▶ [Request]: Scan the records below for the word "Handles". Copy each line where it appears.

(Stored items from a collection)
--------------------------------

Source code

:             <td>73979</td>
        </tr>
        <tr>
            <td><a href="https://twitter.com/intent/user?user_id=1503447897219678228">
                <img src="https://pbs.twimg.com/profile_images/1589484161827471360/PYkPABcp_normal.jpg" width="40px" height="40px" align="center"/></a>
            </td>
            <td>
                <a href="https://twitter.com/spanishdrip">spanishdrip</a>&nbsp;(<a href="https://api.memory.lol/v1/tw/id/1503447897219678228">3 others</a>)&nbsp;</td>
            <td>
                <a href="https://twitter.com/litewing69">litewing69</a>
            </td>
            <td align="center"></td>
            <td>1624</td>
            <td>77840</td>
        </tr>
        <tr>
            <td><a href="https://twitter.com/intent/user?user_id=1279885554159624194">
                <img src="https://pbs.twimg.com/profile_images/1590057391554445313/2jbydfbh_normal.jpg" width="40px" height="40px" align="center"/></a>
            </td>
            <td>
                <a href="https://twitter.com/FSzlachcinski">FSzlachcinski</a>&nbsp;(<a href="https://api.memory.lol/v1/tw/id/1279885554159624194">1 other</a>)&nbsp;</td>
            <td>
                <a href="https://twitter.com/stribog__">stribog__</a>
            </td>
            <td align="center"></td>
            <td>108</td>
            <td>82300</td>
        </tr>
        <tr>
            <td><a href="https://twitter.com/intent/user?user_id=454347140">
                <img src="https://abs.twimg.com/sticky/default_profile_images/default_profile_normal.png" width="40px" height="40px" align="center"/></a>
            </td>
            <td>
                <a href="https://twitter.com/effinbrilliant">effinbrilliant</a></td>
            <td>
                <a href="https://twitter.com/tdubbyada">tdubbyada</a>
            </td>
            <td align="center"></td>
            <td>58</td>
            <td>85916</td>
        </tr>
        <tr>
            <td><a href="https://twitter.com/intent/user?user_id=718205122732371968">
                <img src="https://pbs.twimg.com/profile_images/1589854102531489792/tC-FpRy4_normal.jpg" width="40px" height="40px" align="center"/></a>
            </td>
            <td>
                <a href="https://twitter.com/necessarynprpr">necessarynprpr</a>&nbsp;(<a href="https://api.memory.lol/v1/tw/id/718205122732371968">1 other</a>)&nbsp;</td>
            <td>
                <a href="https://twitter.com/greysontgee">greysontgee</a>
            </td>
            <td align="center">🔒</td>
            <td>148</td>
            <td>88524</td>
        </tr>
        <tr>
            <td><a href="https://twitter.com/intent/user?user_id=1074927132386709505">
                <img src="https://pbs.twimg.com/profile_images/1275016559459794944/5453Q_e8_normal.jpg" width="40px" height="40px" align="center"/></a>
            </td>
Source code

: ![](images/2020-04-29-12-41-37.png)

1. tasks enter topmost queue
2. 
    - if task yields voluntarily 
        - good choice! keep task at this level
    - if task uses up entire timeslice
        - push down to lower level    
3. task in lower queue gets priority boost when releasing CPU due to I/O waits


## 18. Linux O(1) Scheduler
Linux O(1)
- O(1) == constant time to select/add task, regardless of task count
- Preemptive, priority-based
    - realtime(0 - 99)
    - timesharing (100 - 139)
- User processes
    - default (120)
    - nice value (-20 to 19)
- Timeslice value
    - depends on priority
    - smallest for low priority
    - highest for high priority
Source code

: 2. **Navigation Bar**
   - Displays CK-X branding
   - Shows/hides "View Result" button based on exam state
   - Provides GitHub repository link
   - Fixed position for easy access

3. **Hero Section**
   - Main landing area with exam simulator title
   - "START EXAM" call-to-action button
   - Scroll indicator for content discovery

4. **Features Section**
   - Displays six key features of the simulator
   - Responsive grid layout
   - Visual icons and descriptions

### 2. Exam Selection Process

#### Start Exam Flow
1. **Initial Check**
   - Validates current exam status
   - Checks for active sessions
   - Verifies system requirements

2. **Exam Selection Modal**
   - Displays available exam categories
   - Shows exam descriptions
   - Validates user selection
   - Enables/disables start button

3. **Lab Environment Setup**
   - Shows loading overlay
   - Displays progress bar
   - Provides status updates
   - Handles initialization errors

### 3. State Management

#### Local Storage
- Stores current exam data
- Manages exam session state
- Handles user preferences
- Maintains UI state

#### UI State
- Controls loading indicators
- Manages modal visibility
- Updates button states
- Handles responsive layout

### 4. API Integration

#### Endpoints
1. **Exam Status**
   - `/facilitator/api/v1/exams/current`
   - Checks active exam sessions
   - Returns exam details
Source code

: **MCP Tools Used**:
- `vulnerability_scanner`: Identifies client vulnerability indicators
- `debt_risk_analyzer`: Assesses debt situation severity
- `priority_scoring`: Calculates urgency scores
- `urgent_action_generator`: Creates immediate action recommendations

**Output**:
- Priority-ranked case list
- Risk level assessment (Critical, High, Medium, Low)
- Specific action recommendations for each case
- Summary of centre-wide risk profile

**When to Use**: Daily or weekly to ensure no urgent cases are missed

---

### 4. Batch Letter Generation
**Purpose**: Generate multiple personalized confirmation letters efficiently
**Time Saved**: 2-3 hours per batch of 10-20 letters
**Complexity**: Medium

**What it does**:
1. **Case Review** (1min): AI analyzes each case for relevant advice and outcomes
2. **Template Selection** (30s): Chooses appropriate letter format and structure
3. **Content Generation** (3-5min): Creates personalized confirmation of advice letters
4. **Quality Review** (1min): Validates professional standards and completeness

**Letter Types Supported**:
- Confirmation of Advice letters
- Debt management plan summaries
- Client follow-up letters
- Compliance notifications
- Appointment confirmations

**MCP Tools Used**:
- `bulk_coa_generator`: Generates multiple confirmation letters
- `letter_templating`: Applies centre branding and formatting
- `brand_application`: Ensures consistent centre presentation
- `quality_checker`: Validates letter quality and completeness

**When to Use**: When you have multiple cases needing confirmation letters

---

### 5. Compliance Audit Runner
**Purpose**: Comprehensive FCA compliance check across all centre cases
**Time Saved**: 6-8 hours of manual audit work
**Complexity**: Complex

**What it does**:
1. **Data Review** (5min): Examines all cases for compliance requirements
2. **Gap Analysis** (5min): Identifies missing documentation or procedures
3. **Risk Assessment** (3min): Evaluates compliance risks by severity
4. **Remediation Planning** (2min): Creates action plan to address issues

--------------------------------

▶ [Answer for this exercise]:
   - Handles initialization errors
- Handles user preferences
- Handles responsive layout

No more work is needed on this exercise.